▸ **SET EXERCISE 1**:
Answer these about the essay on Harry Crane:
(a) According to Paul Kinsey in season 1, what are agencies really selling to clients?
(b) What kind of data collection did Dr. Faye's work involve?
(c) Which four big-name clients does the essay list as not really being worth the attention?
▸ **SET EXERCISE 2**:
Transcribe the passage of the essay on Harry Crane starting with "This fact is" and going on through "when played correctly.".

Begin PROVIDED TEXT

Harry Crane is Mad Men’s Least Likable Dark Horse

Devon Price
6 min readJan 23, 2016

Harry Crane is such a subtly interesting character. I mean, he’s a douche, and he is utterly inelegant in how he manages his affairs and nobody likes him, sure. But subtle cues throughout the series make it clear that Harry’s media department is a big, big deal and is largely responsible for making SC&P what it is by the end of the 1960’s. On a first watch, you might miss his impact, but trust me, signs of his importance are sprinkled everywhere. Harry Crane made SC & P.

This fact is also backed up by the history of mid-century advertising. Media placement was a huge money-maker for advertising agencies, especially back then. As Paul Kinsey notes in season 1, what agencies are really selling to clients is placement — with a markup. The actual creative work is just window dressing. It’s basically given away.

What really changed in the 1960′s was the science of advertising. Research into demographic trends and contextual influences was just beginning, and it was only the savviest of advertisers who knew how to capitalize upon it. Many ad men were still running on instinct and charm; the young, hungry professionals were learning how to study consumers as scientific subjects, and were beginning to see the media landscape as a commodities market that could be yield pure profits when played correctly.

Harry is one of the few characters on the show who “gets” that. Dr. Faye is another notable example, though her focus is on the advertising-design piece. Her work involved a lot of qualitative data collection — focus groups, interviews, and the like. But Harry was learning to use national and local media habits statistics to influence ad placement and media buys, creating a whole new sub-field of advertising and steam of revenue.

It’s easy to forget this when watching Mad Men, though. The show is sometimes overly focused on the acquisition of new clients. Like Roger says in one of the early seasons, he loves the chase. To the account men (and Don, often), winning a client is an enticing challenge akin to wooing a woman. A disproportionate amount of time is devoted to meetings, dinners, brainstorming sessions, and pitches — many of which go nowhere, or yield only problematic clients barely worth their billings. But it’s the exciting part of the biz.

In comparison, client maintenance really gets short shrift, even though it’s keeping the client happy and billed that makes the business stay afloat. Half of the big clients in the series end up amounting to nothing because they either leave, are fired, are lost in a merger, are lost due to a conflict, or never actually sign with SC & P at all. Hershey’s. Jaguar. Chevy. Heinz. All these big names receive a ton of attention from SC&P’s top brass, but none of them end up really being worth it. The day to day struggle of keeping clients happy and placing their advertisements gets comparatively little attention. It’s easy to forget that’s where all the money actually comes from.

End PROVIDED TEXT
Begin PROVIDED INFORMATION

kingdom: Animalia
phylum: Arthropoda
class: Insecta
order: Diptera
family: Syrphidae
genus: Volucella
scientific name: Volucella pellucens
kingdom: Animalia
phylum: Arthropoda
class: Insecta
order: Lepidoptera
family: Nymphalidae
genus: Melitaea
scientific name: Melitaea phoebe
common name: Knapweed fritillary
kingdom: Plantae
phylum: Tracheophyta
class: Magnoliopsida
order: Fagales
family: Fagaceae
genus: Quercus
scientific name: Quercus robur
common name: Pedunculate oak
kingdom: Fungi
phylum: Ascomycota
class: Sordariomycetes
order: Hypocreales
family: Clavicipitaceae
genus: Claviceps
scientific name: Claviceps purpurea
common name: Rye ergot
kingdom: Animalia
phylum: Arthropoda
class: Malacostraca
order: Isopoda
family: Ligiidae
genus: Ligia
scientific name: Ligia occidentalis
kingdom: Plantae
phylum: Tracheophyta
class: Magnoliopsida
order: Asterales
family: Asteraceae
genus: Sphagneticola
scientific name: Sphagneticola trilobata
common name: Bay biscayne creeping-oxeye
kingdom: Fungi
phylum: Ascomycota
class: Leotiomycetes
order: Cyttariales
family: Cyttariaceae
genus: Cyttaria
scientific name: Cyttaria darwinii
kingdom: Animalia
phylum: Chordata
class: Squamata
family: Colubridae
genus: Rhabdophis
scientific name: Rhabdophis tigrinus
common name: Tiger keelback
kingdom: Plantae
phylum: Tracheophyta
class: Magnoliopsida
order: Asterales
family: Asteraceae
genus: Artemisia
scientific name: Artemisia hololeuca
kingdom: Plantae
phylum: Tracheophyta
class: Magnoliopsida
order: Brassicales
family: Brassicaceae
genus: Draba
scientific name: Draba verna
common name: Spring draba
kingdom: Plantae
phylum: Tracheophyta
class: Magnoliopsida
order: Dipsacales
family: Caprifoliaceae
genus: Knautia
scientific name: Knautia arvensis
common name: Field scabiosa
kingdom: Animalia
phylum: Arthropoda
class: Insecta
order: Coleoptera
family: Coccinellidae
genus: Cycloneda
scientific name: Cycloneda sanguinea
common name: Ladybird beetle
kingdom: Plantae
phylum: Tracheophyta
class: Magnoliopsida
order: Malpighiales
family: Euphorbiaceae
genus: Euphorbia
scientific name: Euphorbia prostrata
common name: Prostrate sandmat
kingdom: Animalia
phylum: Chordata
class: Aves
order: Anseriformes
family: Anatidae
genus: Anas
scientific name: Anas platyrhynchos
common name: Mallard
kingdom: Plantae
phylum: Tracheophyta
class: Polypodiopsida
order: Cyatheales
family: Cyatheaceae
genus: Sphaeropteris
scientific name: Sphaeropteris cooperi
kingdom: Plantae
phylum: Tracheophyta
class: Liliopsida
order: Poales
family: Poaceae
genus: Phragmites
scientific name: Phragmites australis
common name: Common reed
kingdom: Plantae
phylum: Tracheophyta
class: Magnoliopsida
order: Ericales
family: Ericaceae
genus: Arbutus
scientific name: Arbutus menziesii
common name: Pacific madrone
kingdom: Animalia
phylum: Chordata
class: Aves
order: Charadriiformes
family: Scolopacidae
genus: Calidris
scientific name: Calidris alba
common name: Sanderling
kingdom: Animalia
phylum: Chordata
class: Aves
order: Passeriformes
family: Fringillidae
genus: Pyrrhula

End PROVIDED INFORMATION

▸ **FULL SOLUTION 1**:
(a) Placement, with a markup.
(b) Qualitative data collection, such as focus groups and interviews.
(c) Hershey's, Jaguar, Chevy and Heinz.

▸ **FULL SOLUTION 2**:
This fact is also backed up by the history of mid-century advertising. Media placement was a huge money-maker for advertising agencies, especially back then. As Paul Kinsey notes in season 1, what agencies are really selling to clients is placement — with a markup. The actual creative work is just window dressing. It’s basically given away.

What really changed in the 1960′s was the science of advertising. Research into demographic trends and contextual influences was just beginning, and it was only the savviest of advertisers who knew how to capitalize upon it. Many ad men were still running on instinct and charm; the young, hungry professionals were learning how to study consumers as scientific subjects, and were beginning to see the media landscape as a commodities market that could be yield pure profits when played correctly.